En una zona donde las corrientes no solo arrastran agua, sino historias, el ferry del río San Carlos se convirtió por décadas en un emblema de conexión y supervivencia. No era solo un medio de transporte: era un testigo silencioso del pulso rural del norte de Costa Rica, uniendo comunidades, cargando esperanzas, y dejando su estela entre las aguas turbias del trópico
El nacimiento de una necesidad
Durante gran parte del siglo XX, antes de que los puentes y carreteras asfaltadas llegaran a marcar el paisaje del cantón de San Carlos, cruzar el caudaloso río San Carlos era un reto cotidiano. Especialmente en época de lluvias, cuando los cauces se ensanchaban y la comunicación entre comunidades se volvía casi imposible, surgió la necesidad de una solución que no dependiera del clima ni de la topografía: un ferry.

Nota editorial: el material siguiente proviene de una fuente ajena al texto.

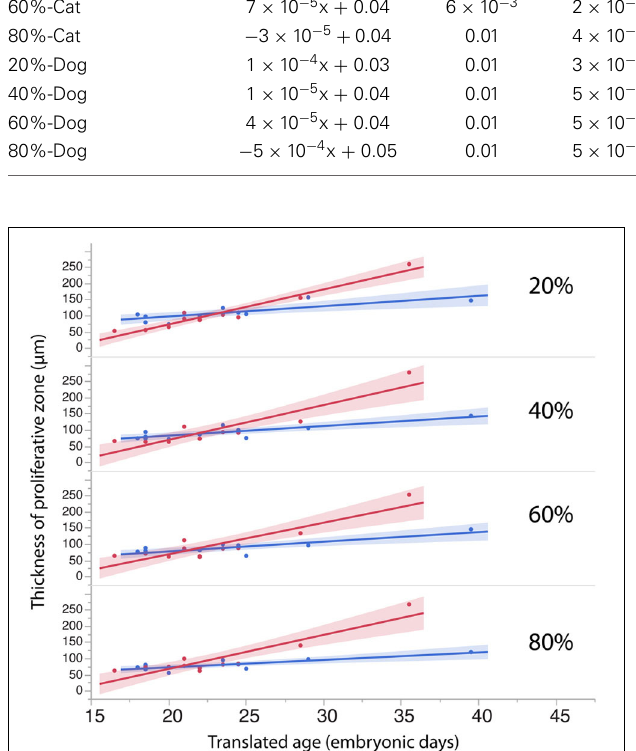
FIGURE 7 | The thickness of the progenitor population in rostral (20%) and more caudal regions (60–80%) of the cortex have a tendency to increase more over time in dogs than in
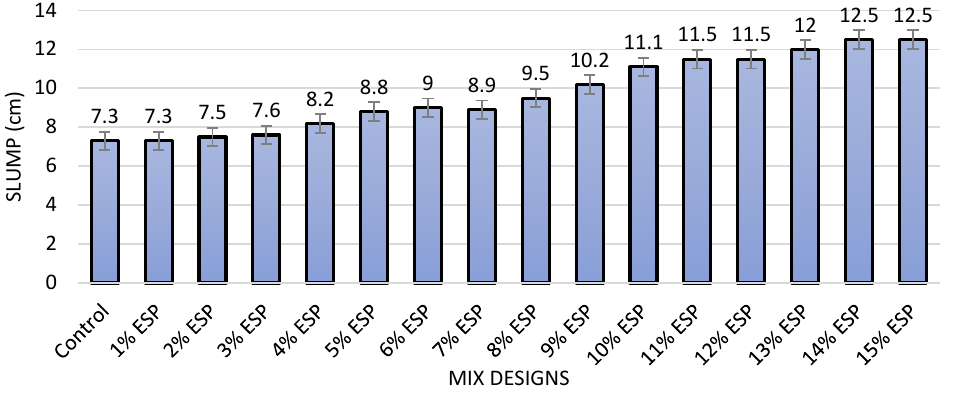
Figure 2. Slump results for all the mix designs.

Los primeros registros del uso de un ferry en la zona datan de los años 50, cuando campesinos, ganaderos y comerciantes comenzaron a usar plataformas flotantes rudimentarias —hechas con barriles, madera y cableado— para cruzar de un lado al otro con animales, carga, e incluso automóviles. Era un ingenio impulsado con poleas o incluso remado, dependiendo del tramo del río y la capacidad del operador.
De lo artesanal a lo mecánico
Con el paso del tiempo y el crecimiento económico de la región, especialmente gracias a la ganadería y la producción agrícola, los ferries se modernizaron. En los años 70 y 80, algunos de estos sistemas ya contaban con motores o mecanismos de tracción por cable y eran administrados por gobiernos locales o asociaciones comunales.

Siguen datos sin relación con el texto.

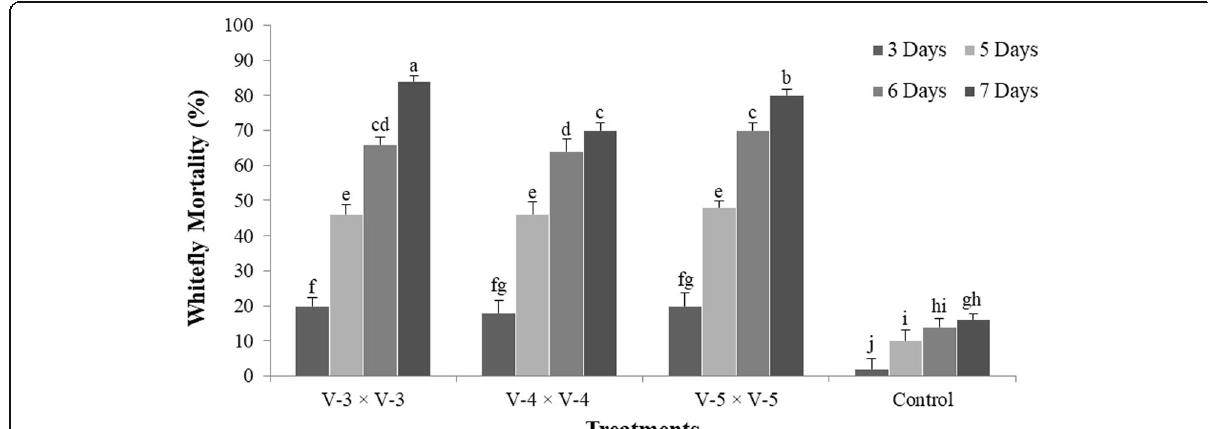
Fig. 3 Mean mortality (%) of Bemisia tabaci noted at different time intervals (3rd, 5th, 6th, and 7th) for bioassays executed with the binary combinations of different strains of Lecanicillium lecanii . Treatments included the combination of V-3 × V-3, V-4 × V-4, and V-5 × V-5, and control. The columns shows mean percent mortality ± SE ( n = 5). Treatment columns bearing different alphabets are significantly different from other treatments (LSD test at p = 0.05). See Table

Uno de los más recordados fue el ferry que operaba entre comunidades como Boca Arenal, Cureña y Santa Rita, zonas que hasta hoy conservan ese vínculo con el río como arteria de vida y desarrollo.
Muchos habitantes mayores aún recuerdan el sonido metálico de la plataforma al golpear contra la orilla, el crujir de las cadenas, y el saludo cordial del operador, que con sombrero y machete colgado al cinto, conocía a cada usuario por su nombre.
Un servicio vital… y peligroso
Durante años, el ferry fue la única vía confiable para acceder a escuelas, clínicas, mercados y hasta para evacuar emergencias médicas. Pero también implicaba riesgos: había que cruzar con lluvia, con crecidas, en condiciones precarias. Algunos incidentes marcaron la memoria colectiva, como cuando el río se tragaba las plataformas mal aseguradas, o cuando vehículos eran arrastrados por la corriente.
A pesar de todo, para muchas familias, era más que un transporte: era símbolo de identidad y de lucha por salir adelante.
El ocaso del ferry
Con la llegada de la infraestructura vial moderna, puentes como el de Boca Arenal y nuevas rutas de lastre fueron desplazando al ferry. Para inicios del siglo XXI, la mayoría de estos servicios habían sido suspendidos o abandonados, algunos por falta de mantenimiento, otros porque las comunidades ya no los necesitaban.
Hoy, los restos oxidados de algunas plataformas aún se encuentran a orillas del San Carlos, envueltos por la maleza o convertidos en improvisados muelles. Son como esqueletos flotantes de un tiempo que ya se fue.
El río sigue hablando
Sin embargo, para quienes vivieron esa época, el ferry no es solo un recuerdo: es parte de su historia personal. En cada anécdota se revela cómo este modesto artefacto fue capaz de cruzar no solo el río, sino las distancias sociales, económicas y emocionales entre los pueblos del norte costarricense.
“Yo llevé ahí mi primera vaca para vender en Florencia”, cuenta don Francisco Salazar, vecino de Boca Tapada. “Era todo un viaje, uno rezaba para que el río no subiera y el cable no se soltara.”
Hoy, en una Costa Rica que avanza hacia lo digital y lo instantáneo, rescatar la historia del ferry del río San Carlos es también rescatar el valor de la paciencia, la comunidad y la resiliencia. Porque antes de que llegaran los puentes, fueron las manos, los remos y las sogas quienes sostuvieron el progreso.